Despite the draconian smoking bans which have come in across Europe over the last decade or so, cigar smoking is in rude health. In London, many cigar terraces have been introduced since the 2007 ban prohibited smoking in enclosed public spaces. There are now no shortage of places where you can light up a Hoyo de Monterrey or a Henri Wintermans Slim Panatella and smoke to your heart’s content. Cigar smoking was always sexy — but arguably the smoking ban has made it sexier still.
The new vogue for cigar smoking cuts across boundaries of class, nationality, political affiliation and gender. Female celebrities who have been photographed puffing away include Rihanna, Jennifer Lopez and Heidi Klum.
Mary Churchill, daughter of Sir Winston, was reported to still enjoy a postprandial smoke at the grand old age of 89, and George Galloway celebrated his Bradford West by-election victory with a -Churchillian V-salute and a Cuban cigar. Isabelle Coutant-Peyre, the radical French lawyer and spouse of Carlos the Jackal, loves a cigar, as does the leading Newmarket racehorse trainer Sir Mark Prescott Bt, who, asked what was his favourite brand of cigar, replied: ‘Partagas — and I smoke as many as possible.’
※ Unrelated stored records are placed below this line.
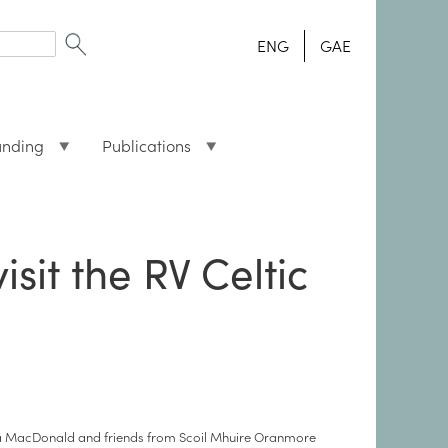
ENG
GAE
unding
Publications
sit the RV Celtic
a MacDonald and friends from Scoil Mhuire Oranmore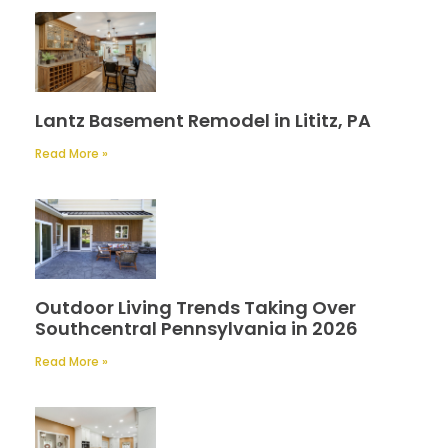
Lantz Basement Remodel in Lititz, PA
Read More »
Outdoor Living Trends Taking Over
Southcentral Pennsylvania in 2026
Read More »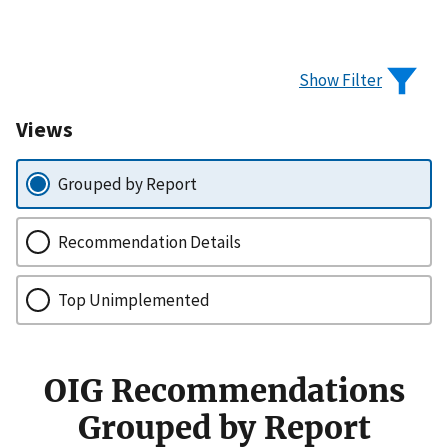
Show Filter
Views
Grouped by Report
Recommendation Details
Top Unimplemented
OIG Recommendations
Grouped by Report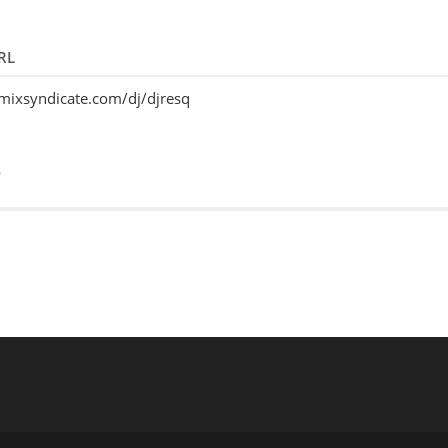
RL
emixsyndicate.com/dj/djresq
o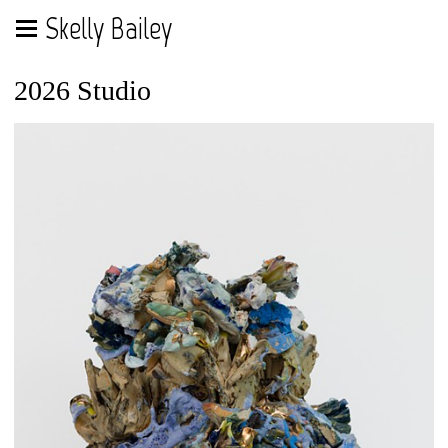
Skelly Bailey
2026 Studio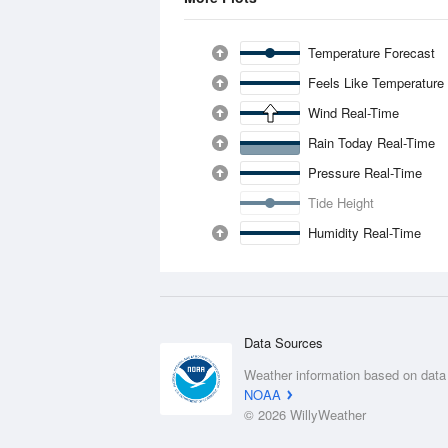
Temperature Forecast
Feels Like Temperature
Wind Real-Time
Rain Today Real-Time
Pressure Real-Time
Tide Height
Humidity Real-Time
Data Sources
Weather information based on data
NOAA
© 2026 WillyWeather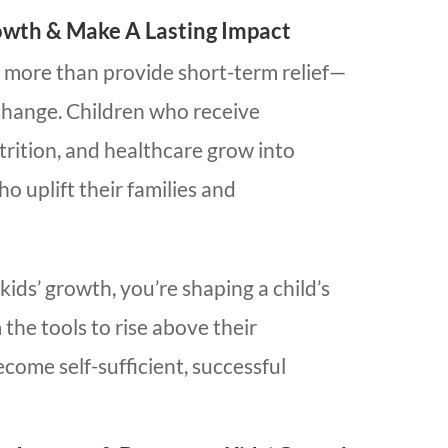
owth & Make A Lasting Impact
 more than provide short-term relief—
 change. Children who receive
trition, and healthcare grow into
 uplift their families and
ds’ growth, you’re shaping a child’s
 the tools to rise above their
come self-sufficient, successful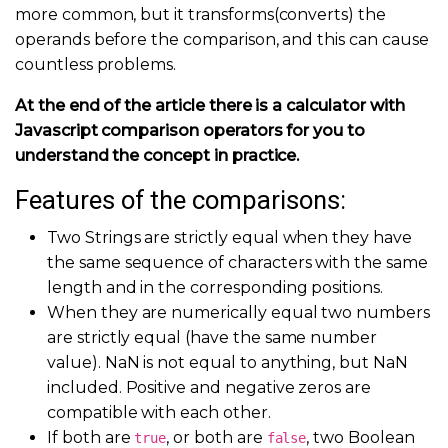
more common, but it transforms(converts) the
operands before the comparison, and this can cause
countless problems.
At the end of the article there is a calculator with
Javascript comparison operators for you to
understand the concept in practice.
Features of the comparisons:
Two Strings are strictly equal when they have
the same sequence of characters with the same
length and in the corresponding positions.
When they are numerically equal two numbers
are strictly equal (have the same number
value). NaN is not equal to anything, but NaN
included. Positive and negative zeros are
compatible with each other.
If both are
, or both are
, two Boolean
true
false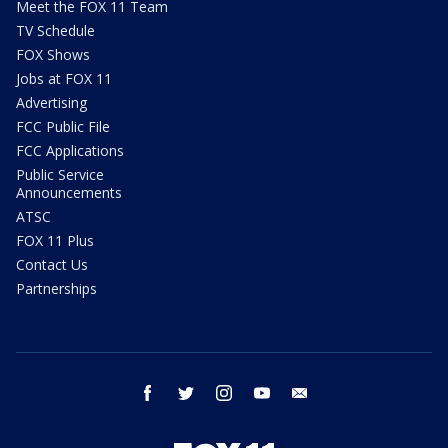
Meet the FOX 11 Team
TV Schedule
FOX Shows
Jobs at FOX 11
Advertising
FCC Public File
FCC Applications
Public Service
Announcements
ATSC
FOX 11 Plus
Contact Us
Partnerships
facebook
twitter
instagram
youtube
email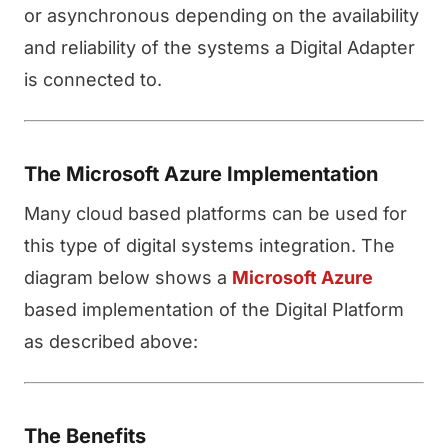
or asynchronous depending on the availability
and reliability of the systems a Digital Adapter
is connected to.
The Microsoft Azure Implementation
Many cloud based platforms can be used for
this type of digital systems integration. The
diagram below shows a
Microsoft Azure
based implementation of the Digital Platform
as described above:
The Benefits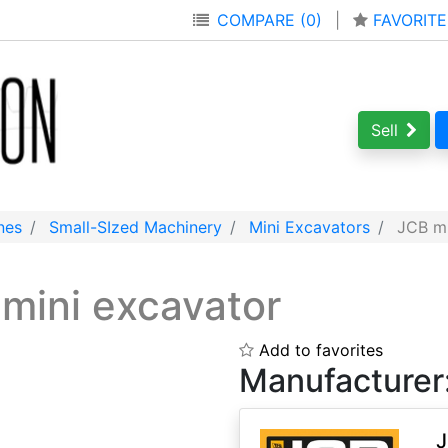
COMPARE (0)
|
FAVORITE
Sell
nes
Small-SIzed Machinery
Mini Excavators
JCB mi
s
mini excavator
Add to favorites
Manufacturer
J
A feature of this new golden age of cigar smoking has been the growth of smoking festivals, including The Spectator’s own cigar dinner. My own love of cigars recently took me to Estonia, where I attended the inaugural ‘Nordic BigSmoke’ held in Tallinn.
Billed as a ‘48-hour marathon for cigar lovers’, the Nordic BigSmoke is the brainchild of Jan Vistisen, a Danish cigar aficionado who reckons that he has smoked more than 25,000 cigars in the past 25 years (probably not to be advised). Jan loves cigars so much that he decided to make them his life’s work by buying a plantation in Panama and single-handedly resuscitating Denmark’s once world-famous cigar industry with his own Royal Danish label.
The event, held to coincide with the ‘White Nights’ of midsummer, kicked-off at the Davidoff Cigar House in Tallinn’s main square. Jan arrives and kindly pops a couple of Royal Danish in my top pocket, ‘something to smoke later’. I meet Marco and Toni from Croatia. Marco established the Cigar World Championship in his home city of Split in 2010 and his dream, like Jan’s, is a noble one: to bring together cigar smokers from all over the world in a spirit of peace and friendship and fun.
If you think ‘Big Smoke’ events are a male-only preserve, think again. A sizeable percentage of those attending are female, mostly from Russia and the Baltic States. ‘There is nothing sexier than a beautiful woman smoking a cigar,’ Marco tells me, as in front of us a tall brunette in a long black dress lights up a Macanudo.
Two cigars later, we make our way across town to the next event, a gala dinner at the marina. Cigars are smoked before, during and after the three courses. Then Jan takes to the floor and announces that it’s time for the competition. Who can keep a Montecristo No. 4 alight for the longest using only three matches? The prize is a glittering one: a Royal Danish cigar humidor with 24K gold-plated sterling silver crown, containing 20 King of Denmark nine-inch cigars encrusted with Swarovski crystals. In addition the winner also gains a free entry to the cigar smoking world championship. A young female competitor from Latvia goes beyond her third match, but is allowed to continue. She remains in the competition a long time but after an hour fewer than half of the contestants are still puffing. In the end the prize goes to Igor from St Petersburg, the reigning world champion, who sets a new world record time.
Next morning we are taken by coach and ferry to the lovely island of Saaremaa, for the next stage of the festivities. Tonight’s contest, held alongside a disco on the beach, is the longest ash competition for the longest day of the year. I have achieved ash of about 3cm when I make one false move on the dance floor and the British chance of glory in an international event is gone once more. (Close, but no cigar.) Once again, Igor triumphs, producing ash 10.5cm long. How does the man do it?
Next day, it’s back to Tallinn for the third and final contest. Jan’s delightful Panamanian wife shows us to how roll cigars from dried leaves and how to press them and then we all have a go, Generation Game-style. I’m reasonably satisfied with my effort, but Toni from Croatia dazzles us with his expertise.
After a farewell meal, it’s time to say our goodbyes. Thanks to events like these, people are being united around their love of a tightly rolled bundle of tobacco leaves.
I leave Estonia convinced that if more people smoked cigars and adopted the hedonistic philosophy of Jan Vistisen, the world would be a much better place. Roll on the next Big Smoke.